Material to process
----
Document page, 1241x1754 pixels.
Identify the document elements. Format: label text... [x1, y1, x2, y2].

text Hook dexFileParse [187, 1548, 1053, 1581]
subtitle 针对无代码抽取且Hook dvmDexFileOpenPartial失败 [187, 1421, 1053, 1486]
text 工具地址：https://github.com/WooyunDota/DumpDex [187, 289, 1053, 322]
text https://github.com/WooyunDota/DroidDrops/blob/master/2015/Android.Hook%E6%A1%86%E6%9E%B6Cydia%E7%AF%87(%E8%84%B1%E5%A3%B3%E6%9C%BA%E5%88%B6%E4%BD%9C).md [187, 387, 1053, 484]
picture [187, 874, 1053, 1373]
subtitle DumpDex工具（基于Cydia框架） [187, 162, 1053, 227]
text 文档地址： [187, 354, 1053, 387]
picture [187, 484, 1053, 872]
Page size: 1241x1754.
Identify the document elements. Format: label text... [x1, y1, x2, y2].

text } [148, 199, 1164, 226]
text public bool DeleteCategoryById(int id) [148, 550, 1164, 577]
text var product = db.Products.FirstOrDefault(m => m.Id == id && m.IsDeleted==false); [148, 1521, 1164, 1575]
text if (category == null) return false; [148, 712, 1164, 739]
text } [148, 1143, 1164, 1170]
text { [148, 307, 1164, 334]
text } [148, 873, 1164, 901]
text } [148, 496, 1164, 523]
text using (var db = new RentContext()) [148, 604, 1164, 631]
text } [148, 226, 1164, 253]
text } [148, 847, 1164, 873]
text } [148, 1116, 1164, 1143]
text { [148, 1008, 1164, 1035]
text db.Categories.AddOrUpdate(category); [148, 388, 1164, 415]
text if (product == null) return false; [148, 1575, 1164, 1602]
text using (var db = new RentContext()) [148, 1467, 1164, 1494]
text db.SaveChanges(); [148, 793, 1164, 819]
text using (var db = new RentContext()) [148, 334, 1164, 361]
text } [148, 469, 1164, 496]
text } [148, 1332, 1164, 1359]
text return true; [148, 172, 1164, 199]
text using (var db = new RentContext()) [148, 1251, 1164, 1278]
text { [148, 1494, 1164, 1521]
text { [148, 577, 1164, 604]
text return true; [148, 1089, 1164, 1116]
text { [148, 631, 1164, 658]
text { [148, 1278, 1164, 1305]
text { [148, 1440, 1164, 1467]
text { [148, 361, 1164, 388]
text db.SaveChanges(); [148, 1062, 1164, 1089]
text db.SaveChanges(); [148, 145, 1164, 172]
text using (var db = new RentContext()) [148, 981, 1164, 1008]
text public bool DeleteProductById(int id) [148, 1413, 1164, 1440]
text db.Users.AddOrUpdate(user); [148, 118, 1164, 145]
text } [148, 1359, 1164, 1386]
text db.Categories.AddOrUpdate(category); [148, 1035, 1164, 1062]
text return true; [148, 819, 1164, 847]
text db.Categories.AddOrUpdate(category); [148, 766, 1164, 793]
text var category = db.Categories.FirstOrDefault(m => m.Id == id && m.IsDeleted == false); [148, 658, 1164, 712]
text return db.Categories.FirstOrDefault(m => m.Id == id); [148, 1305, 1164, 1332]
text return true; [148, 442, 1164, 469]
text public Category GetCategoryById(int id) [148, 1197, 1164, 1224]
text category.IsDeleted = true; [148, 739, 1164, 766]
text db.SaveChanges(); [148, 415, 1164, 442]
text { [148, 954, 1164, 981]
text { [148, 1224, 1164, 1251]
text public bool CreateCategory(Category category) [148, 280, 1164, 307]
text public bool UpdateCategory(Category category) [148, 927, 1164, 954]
----
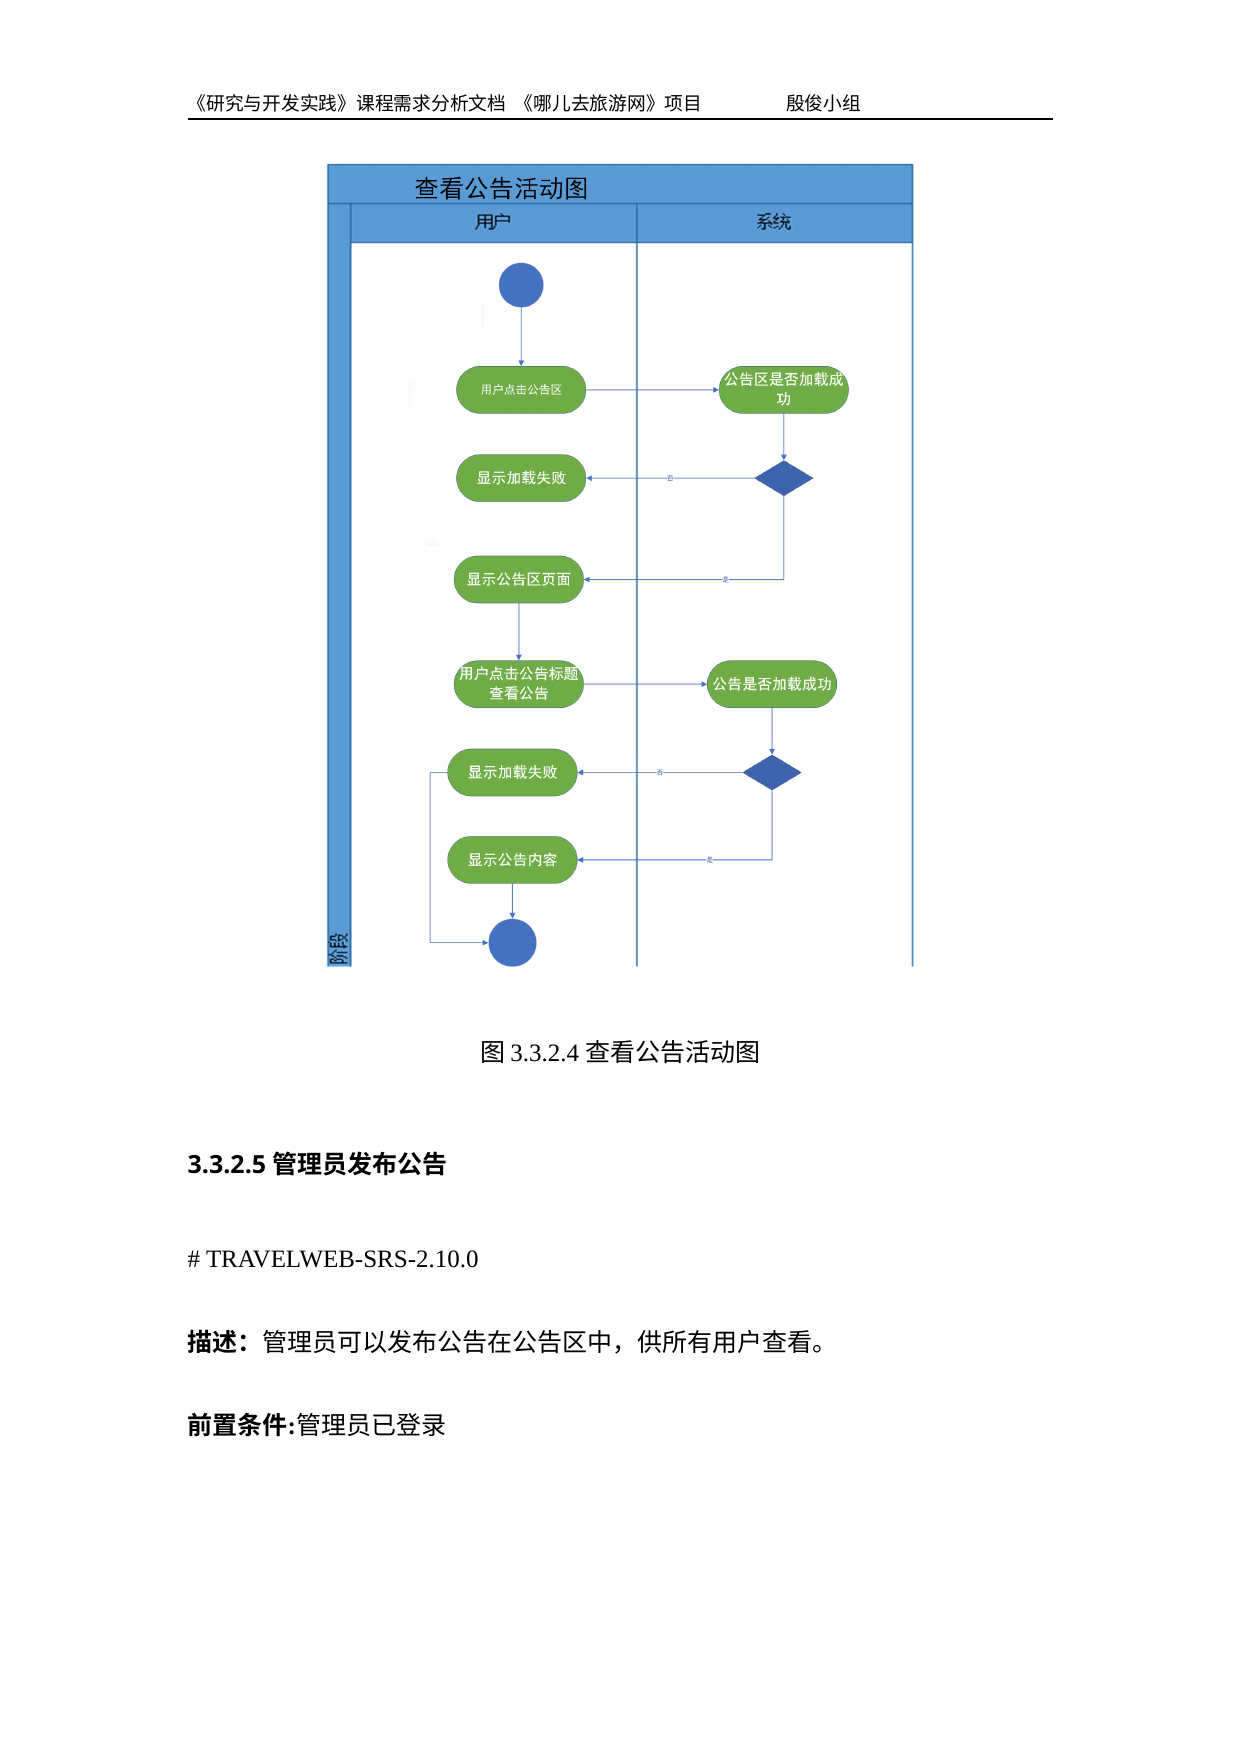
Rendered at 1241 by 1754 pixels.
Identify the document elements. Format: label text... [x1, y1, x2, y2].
----
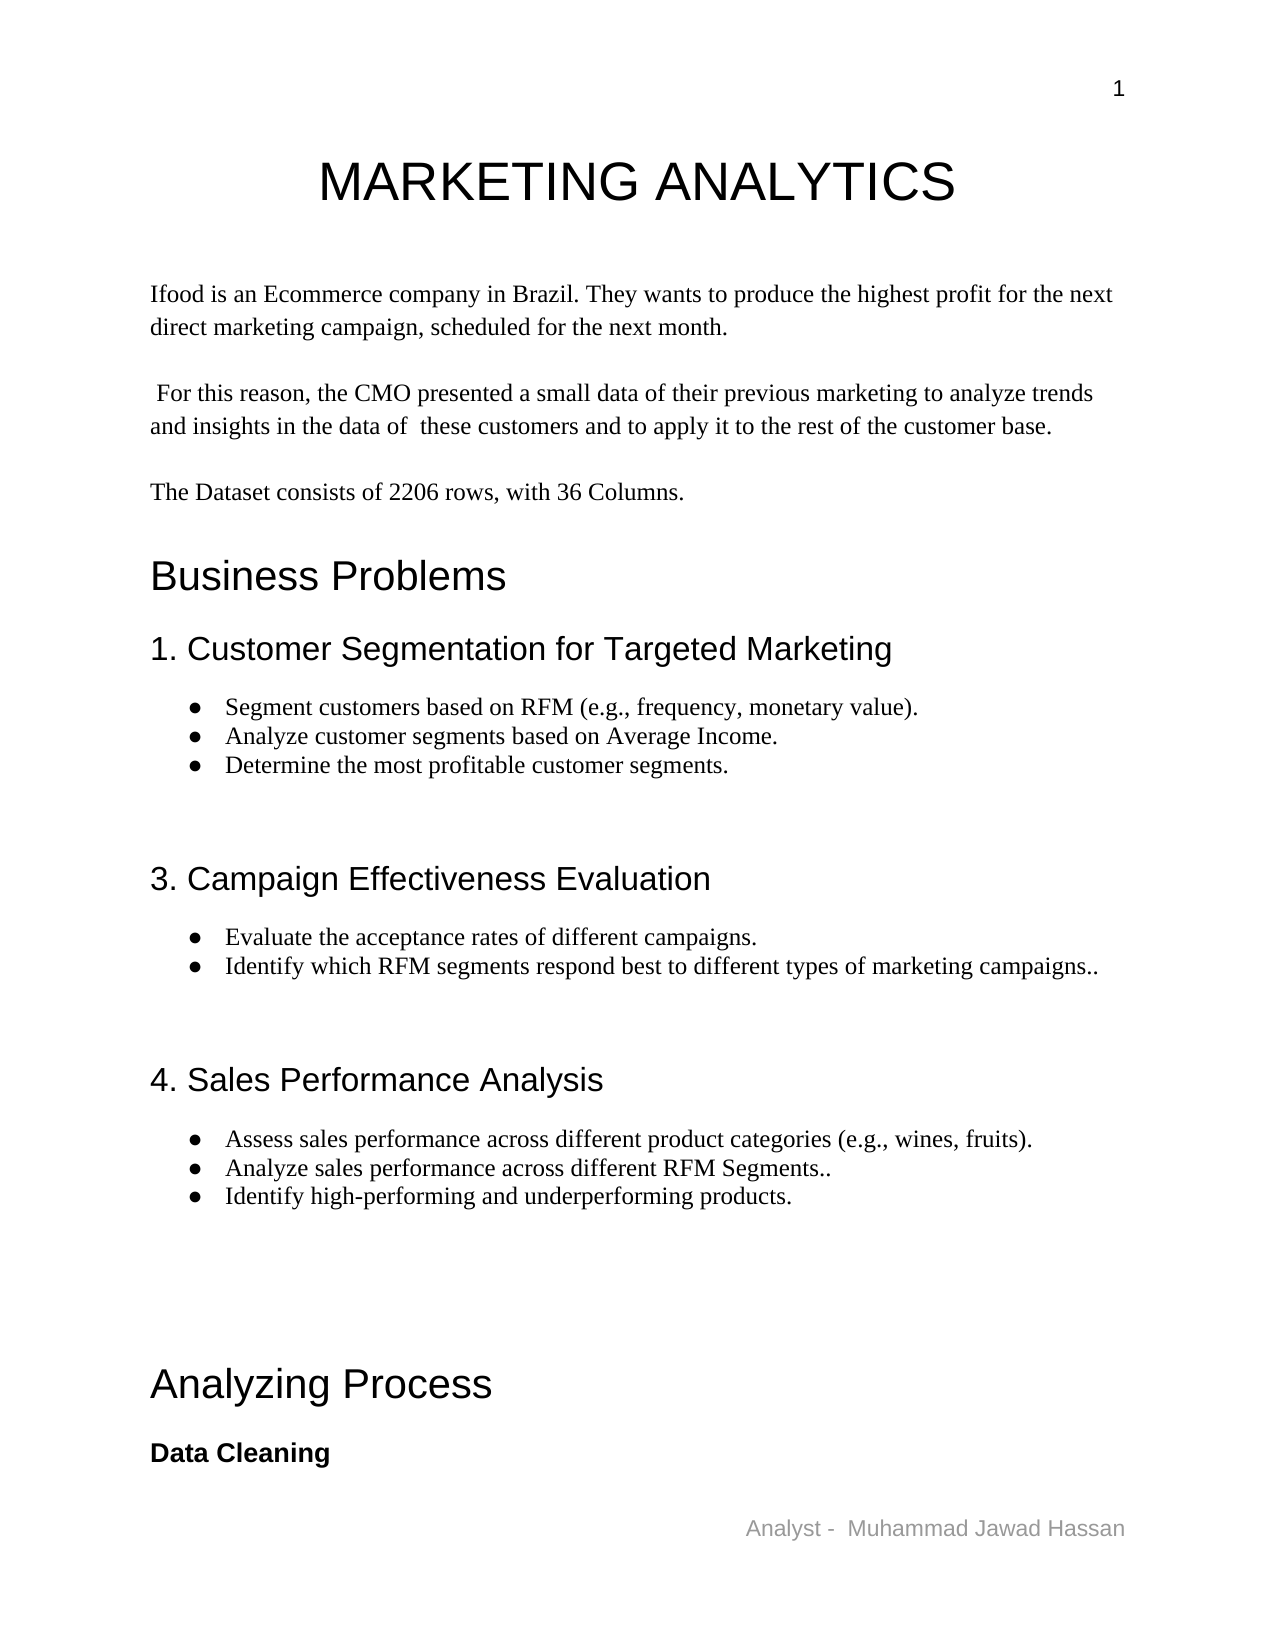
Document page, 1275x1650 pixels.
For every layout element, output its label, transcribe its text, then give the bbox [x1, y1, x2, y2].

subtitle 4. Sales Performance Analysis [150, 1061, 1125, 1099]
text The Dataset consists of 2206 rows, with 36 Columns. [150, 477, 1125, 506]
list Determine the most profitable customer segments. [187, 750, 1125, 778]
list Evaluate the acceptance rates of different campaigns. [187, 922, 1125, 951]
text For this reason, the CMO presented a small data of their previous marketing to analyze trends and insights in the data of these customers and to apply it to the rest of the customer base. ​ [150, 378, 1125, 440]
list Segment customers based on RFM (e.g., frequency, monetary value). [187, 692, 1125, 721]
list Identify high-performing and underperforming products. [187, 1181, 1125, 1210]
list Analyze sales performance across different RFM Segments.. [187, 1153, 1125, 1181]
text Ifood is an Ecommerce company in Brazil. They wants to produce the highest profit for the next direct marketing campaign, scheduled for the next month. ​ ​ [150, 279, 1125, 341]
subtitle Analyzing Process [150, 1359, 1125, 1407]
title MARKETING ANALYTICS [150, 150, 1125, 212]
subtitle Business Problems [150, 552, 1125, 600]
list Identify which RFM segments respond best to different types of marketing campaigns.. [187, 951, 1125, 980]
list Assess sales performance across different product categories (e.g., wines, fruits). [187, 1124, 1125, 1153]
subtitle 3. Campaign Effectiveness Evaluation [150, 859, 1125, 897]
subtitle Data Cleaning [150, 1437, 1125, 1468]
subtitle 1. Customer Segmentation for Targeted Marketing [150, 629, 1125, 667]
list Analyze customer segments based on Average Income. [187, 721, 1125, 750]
----
What you have to do
Only the number is wanted: how many lines in the listing hold "pixels"?

Response to the task
3